Les difficultés d'application de la loi Veil

 

 Au lendemain de la loi Veil :


les difficultés de son application


 Malgré l’adoption de la loi certains problèmes concernant son application apparaissent peu de temps aprés. Une journaliste du Nouvel Observateur, Mariella Righini, contacte des hôpitaux en leur faisant croire qu’elle souhaitait avorter.
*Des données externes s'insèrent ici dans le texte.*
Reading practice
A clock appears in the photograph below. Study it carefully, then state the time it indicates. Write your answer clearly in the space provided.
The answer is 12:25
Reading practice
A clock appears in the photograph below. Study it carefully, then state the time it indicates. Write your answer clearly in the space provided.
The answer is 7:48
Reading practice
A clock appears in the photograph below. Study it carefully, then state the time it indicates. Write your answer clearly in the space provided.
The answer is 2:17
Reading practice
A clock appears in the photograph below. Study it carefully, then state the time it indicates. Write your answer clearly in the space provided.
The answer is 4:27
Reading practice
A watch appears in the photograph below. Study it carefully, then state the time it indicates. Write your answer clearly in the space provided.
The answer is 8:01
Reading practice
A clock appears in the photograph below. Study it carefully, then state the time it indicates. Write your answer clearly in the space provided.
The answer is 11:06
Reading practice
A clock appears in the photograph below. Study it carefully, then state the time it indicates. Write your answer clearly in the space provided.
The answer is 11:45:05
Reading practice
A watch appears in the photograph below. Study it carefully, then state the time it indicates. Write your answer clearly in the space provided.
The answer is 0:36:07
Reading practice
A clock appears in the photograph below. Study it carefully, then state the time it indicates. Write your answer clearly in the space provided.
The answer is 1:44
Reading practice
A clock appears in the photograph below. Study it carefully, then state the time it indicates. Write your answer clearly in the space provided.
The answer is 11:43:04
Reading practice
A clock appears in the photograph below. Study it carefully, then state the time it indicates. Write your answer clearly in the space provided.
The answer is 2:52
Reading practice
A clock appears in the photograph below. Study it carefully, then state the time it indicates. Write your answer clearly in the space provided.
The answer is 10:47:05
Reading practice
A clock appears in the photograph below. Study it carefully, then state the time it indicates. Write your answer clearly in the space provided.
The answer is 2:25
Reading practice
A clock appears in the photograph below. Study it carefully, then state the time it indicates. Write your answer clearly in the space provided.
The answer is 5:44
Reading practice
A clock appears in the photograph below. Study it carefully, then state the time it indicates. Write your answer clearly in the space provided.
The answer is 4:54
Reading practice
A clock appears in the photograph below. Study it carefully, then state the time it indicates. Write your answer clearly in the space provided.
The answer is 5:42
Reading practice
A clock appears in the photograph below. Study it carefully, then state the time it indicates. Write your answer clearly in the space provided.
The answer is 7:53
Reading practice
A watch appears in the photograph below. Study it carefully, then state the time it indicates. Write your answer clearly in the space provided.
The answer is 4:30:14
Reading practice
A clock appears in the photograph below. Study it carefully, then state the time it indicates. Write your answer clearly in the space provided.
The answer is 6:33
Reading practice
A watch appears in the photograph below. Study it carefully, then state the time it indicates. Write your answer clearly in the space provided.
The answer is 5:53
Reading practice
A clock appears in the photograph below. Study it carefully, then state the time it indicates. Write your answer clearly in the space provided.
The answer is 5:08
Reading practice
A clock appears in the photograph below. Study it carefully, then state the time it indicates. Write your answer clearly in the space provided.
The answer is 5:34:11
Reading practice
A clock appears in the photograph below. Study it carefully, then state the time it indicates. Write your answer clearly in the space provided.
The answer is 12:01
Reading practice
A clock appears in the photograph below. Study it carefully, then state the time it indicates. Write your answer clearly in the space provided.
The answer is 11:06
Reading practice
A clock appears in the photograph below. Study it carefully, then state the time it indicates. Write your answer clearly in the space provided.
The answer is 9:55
Elle remarque ainsi que de nombreux médecins refusent soit pour des raisons de conscience, soit en refusant d’admettre les patientes dans leur service : toute possibilité d’avorter était donc nulle.

Cette journaliste, a reçu des réponses variées à sa fausse demande d’avorter : des médecins pensent à une blague, d’autres répondent qu’ils ont de vrais patients à opérer et la plupart des établissements répondent que « le patron est contre ». Une maternité lui a affirmé que l’avortement n’existait pas dans l’établissement et quand la journaliste a parlé de la loi on lui a répondu que ce « truc » n’était pas encore au point.

Les employées de l’assistance publique et les standardistes avaient des consignes précises : dissuader les femmes qui voulaient avorter. Ainsi, au nom de la « clause de conscience », l’hôpital, un bien de l’Etat et service publique, devient une « féodalité privée ».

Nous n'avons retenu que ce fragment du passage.